> _ABOUT THIS TASK_
A faithful copy of all the records is needed, with the pictures omitted.

(Items from a dataset)
================

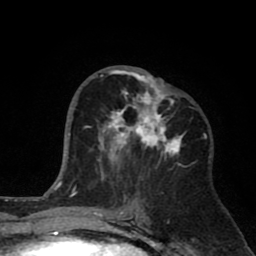
Breast MRI (dynamic contrast-enhanced), one axial slice. Slice 39 of 80 in the series (ordered by position). Cropped to one breast. Dynamic contrast-enhanced series, time point 2 of 8 at this slice position (early post-contrast). 1.5 T. TE 2.6 ms, TR 6.1 ms. 2 mm slice thickness. 256 × 256 image matrix. Female patient.
Structures marked on this image (semi-automatic segmentation, software-assisted and operator-edited):
- enhancing-tissue mask used for the functional tumour volume (all voxels passing the contrast-enhancement thresholds inside the analysis volume; usually the tumour): bounding box [x1, y1, x2, y2] px = [89, 69, 186, 179]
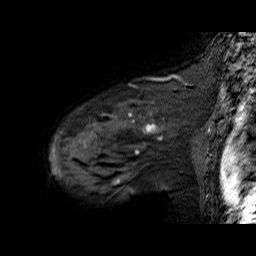
Breast MRI (dynamic contrast-enhanced), one sagittal slice. Slice 51 of 60 in the series (ordered by position). Dynamic contrast-enhanced series, time point 2 of 6 at this slice position (early post-contrast). 1.5 T. TE 6.3 ms, TR 32.9 ms. 4 mm slice thickness. 256 × 256 image matrix. Female patient. From the clinical record (not read from this slice): setting: breast cancer imaged before/during neoadjuvant chemotherapy; receptor status: HER2-positive.
Outlined on this slice (semi-automatically segmented with operator editing):
- analysis volume of interest (the breast-tissue region the enhancement analysis was run in; not a lesion): bounding box [x1, y1, x2, y2] px = [50, 92, 195, 174]
- tumour enhancement mask (voxels above the 100 % enhancement threshold inside the analysis volume of interest): [53, 112, 163, 174]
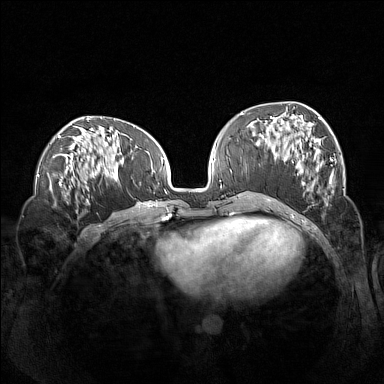
Breast MRI (dynamic contrast-enhanced), one axial slice; position 56 of 160 along the scan axis; dynamic contrast-enhanced series, time point 2 of 7 at this slice position (early post-contrast); 1.5 T; TE 1.8 ms, TR 5 ms; 1 mm slice thickness; 384 × 384 image matrix, field of view 360 × 360 mm. Female patient.
Annotated regions visible in this slice (semi-automatically segmented with operator editing):
- enhancing-tissue mask used for the functional tumour volume (all voxels passing the contrast-enhancement thresholds inside the analysis volume; usually the tumour): bounding box <260,114,337,206> (left, top, right, bottom; pixels)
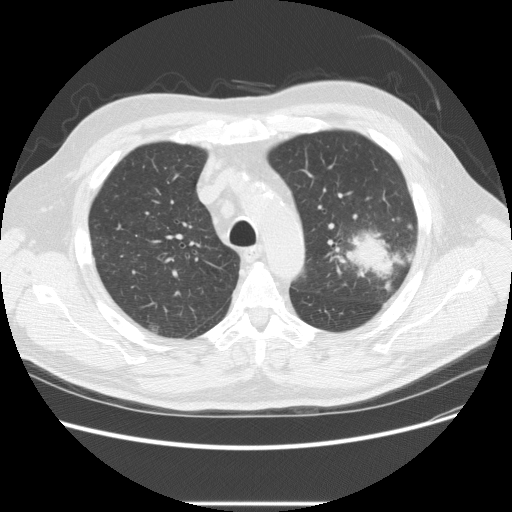
Low-dose screening chest CT, one axial slice. Position 169 of 233 along the scan axis. Reconstruction kernel STANDARD. Lung window (W 1500 / L -600 HU). 512 × 512 image matrix, field of view 380 × 380 mm.
Structures marked on this image (expert manual segmentation):
- lesion 1 (tumor, upper lobe of left lung): bounding box [x1, y1, x2, y2] px = [345, 230, 394, 280]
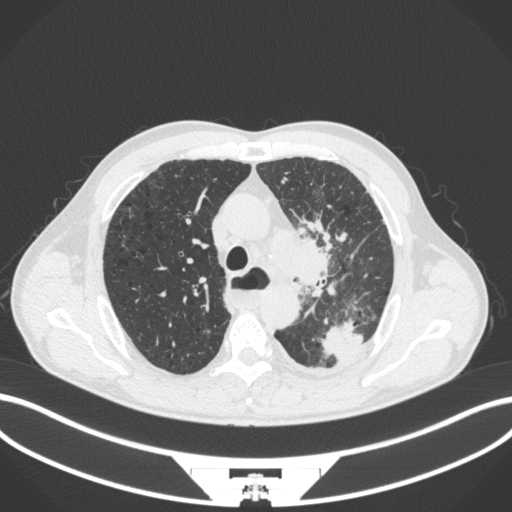
Chest CT, one axial slice; position 278 of 411 along the scan axis; reconstruction kernel B31f; 120 kVp; lung window (W 1500 / L -600 HU); 1 mm slice thickness; 512 × 512 image matrix, field of view 400 × 400 mm. Patient: male, 57 years. From the clinical record (not read from this slice): clinical TNM (as recorded): T2a N1 M0.
Structures marked on this image (rectangle marked by the reading radiologist):
- lung tumour (recorded histology: squamous cell carcinoma): bounding box [x1, y1, x2, y2] px = [269, 230, 343, 286]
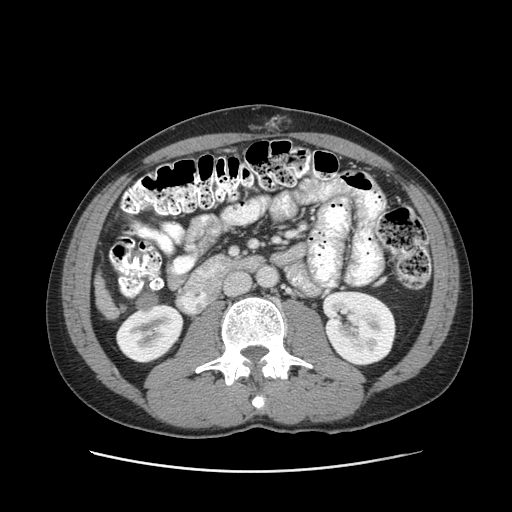
Contrast-enhanced abdominal CT (liver protocol), one axial slice. Position 24 of 93 along the scan axis. Reconstruction kernel STANDARD. Soft-tissue window (W 400 / L 40 HU). 2.5 mm slice thickness. 512 × 512 image matrix, field of view 380 × 380 mm. From the clinical record (not read from this slice): diagnosis: hepatocellular carcinoma (patient treated with transarterial chemoembolisation; whether this scan precedes or follows treatment is not stated here); TNM stage (as recorded): Stage-II; Child-Pugh class: A; tumour differentiation: moderately differentiated; tumour size: 1 cm.
Structures marked on this image (semi-automatically segmented with operator editing):
- liver parenchyma outside the tumour (the mass and vessels are separate outlines, so this box may not span the whole liver): bounding box [x1, y1, x2, y2] px = [94, 273, 114, 318]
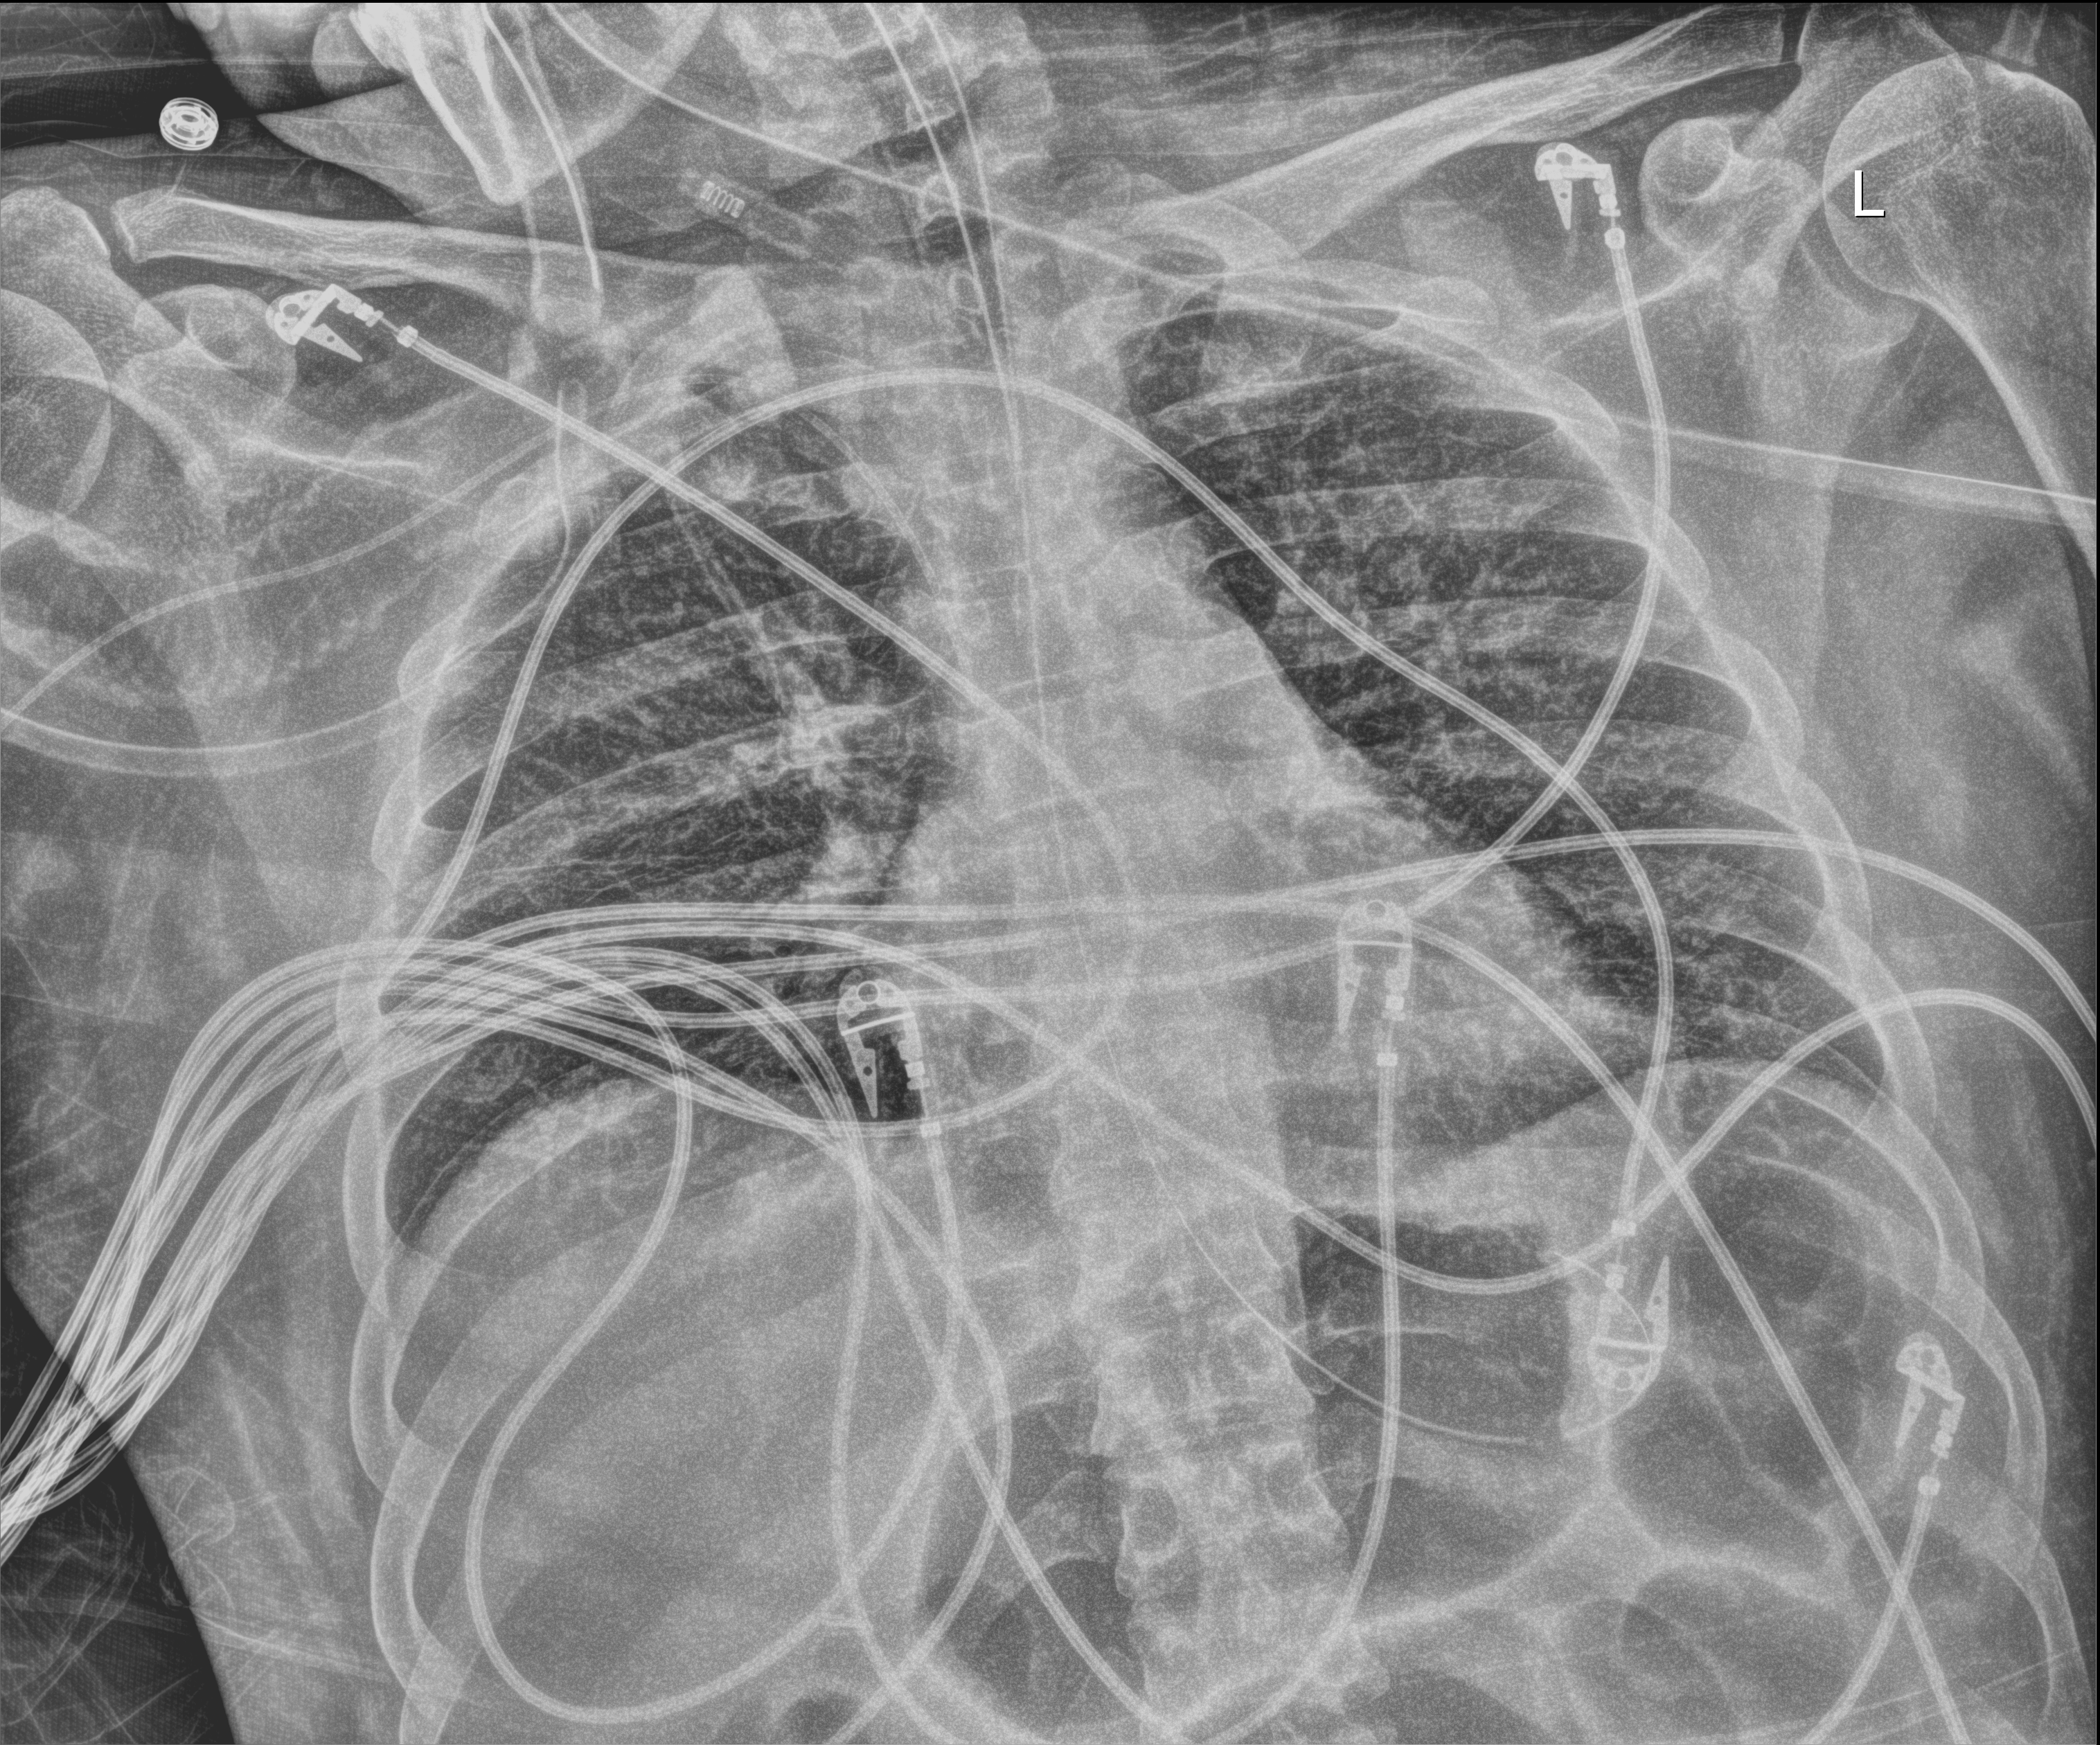
Bedside chest radiograph (digital radiography), anteroposterior (AP) projection. Patient hospitalised with COVID-19; male, aged 18–59 years.
Hospital-stay facts (about this admission, not read from this image; timing relative to this image not recorded): diabetes (admission record): yes; chronic kidney disease (admission record): no.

================

> _OUTPUT OF THE EXERCISE_
Breast MRI (dynamic contrast-enhanced), one axial slice. Slice 39 of 80 in the series (ordered by position). Cropped to one breast. Dynamic contrast-enhanced series, time point 2 of 8 at this slice position (early post-contrast). 1.5 T. TE 2.6 ms, TR 6.1 ms. 2 mm slice thickness. 256 × 256 image matrix. Female patient.
Structures marked on this image (semi-automatic segmentation, software-assisted and operator-edited):
- enhancing-tissue mask used for the functional tumour volume (all voxels passing the contrast-enhancement thresholds inside the analysis volume; usually the tumour): bounding box [x1, y1, x2, y2] px = [89, 69, 186, 179]
Breast MRI (dynamic contrast-enhanced), one sagittal slice. Slice 51 of 60 in the series (ordered by position). Dynamic contrast-enhanced series, time point 2 of 6 at this slice position (early post-contrast). 1.5 T. TE 6.3 ms, TR 32.9 ms. 4 mm slice thickness. 256 × 256 image matrix. Female patient. From the clinical record (not read from this slice): setting: breast cancer imaged before/during neoadjuvant chemotherapy; receptor status: HER2-positive.
Outlined on this slice (semi-automatically segmented with operator editing):
- analysis volume of interest (the breast-tissue region the enhancement analysis was run in; not a lesion): bounding box [x1, y1, x2, y2] px = [50, 92, 195, 174]
- tumour enhancement mask (voxels above the 100 % enhancement threshold inside the analysis volume of interest): [53, 112, 163, 174]
Breast MRI (dynamic contrast-enhanced), one axial slice; position 56 of 160 along the scan axis; dynamic contrast-enhanced series, time point 2 of 7 at this slice position (early post-contrast); 1.5 T; TE 1.8 ms, TR 5 ms; 1 mm slice thickness; 384 × 384 image matrix, field of view 360 × 360 mm. Female patient.
Annotated regions visible in this slice (semi-automatically segmented with operator editing):
- enhancing-tissue mask used for the functional tumour volume (all voxels passing the contrast-enhancement thresholds inside the analysis volume; usually the tumour): bounding box <260,114,337,206> (left, top, right, bottom; pixels)
Low-dose screening chest CT, one axial slice. Position 169 of 233 along the scan axis. Reconstruction kernel STANDARD. Lung window (W 1500 / L -600 HU). 512 × 512 image matrix, field of view 380 × 380 mm.
Structures marked on this image (expert manual segmentation):
- lesion 1 (tumor, upper lobe of left lung): bounding box [x1, y1, x2, y2] px = [345, 230, 394, 280]
Chest CT, one axial slice; position 278 of 411 along the scan axis; reconstruction kernel B31f; 120 kVp; lung window (W 1500 / L -600 HU); 1 mm slice thickness; 512 × 512 image matrix, field of view 400 × 400 mm. Patient: male, 57 years. From the clinical record (not read from this slice): clinical TNM (as recorded): T2a N1 M0.
Structures marked on this image (rectangle marked by the reading radiologist):
- lung tumour (recorded histology: squamous cell carcinoma): bounding box [x1, y1, x2, y2] px = [269, 230, 343, 286]
Contrast-enhanced abdominal CT (liver protocol), one axial slice. Position 24 of 93 along the scan axis. Reconstruction kernel STANDARD. Soft-tissue window (W 400 / L 40 HU). 2.5 mm slice thickness. 512 × 512 image matrix, field of view 380 × 380 mm. From the clinical record (not read from this slice): diagnosis: hepatocellular carcinoma (patient treated with transarterial chemoembolisation; whether this scan precedes or follows treatment is not stated here); TNM stage (as recorded): Stage-II; Child-Pugh class: A; tumour differentiation: moderately differentiated; tumour size: 1 cm.
Structures marked on this image (semi-automatically segmented with operator editing):
- liver parenchyma outside the tumour (the mass and vessels are separate outlines, so this box may not span the whole liver): bounding box [x1, y1, x2, y2] px = [94, 273, 114, 318]
Bedside chest radiograph (digital radiography), anteroposterior (AP) projection. Patient hospitalised with COVID-19; male, aged 18–59 years.
Hospital-stay facts (about this admission, not read from this image; timing relative to this image not recorded): diabetes (admission record): yes; chronic kidney disease (admission record): no.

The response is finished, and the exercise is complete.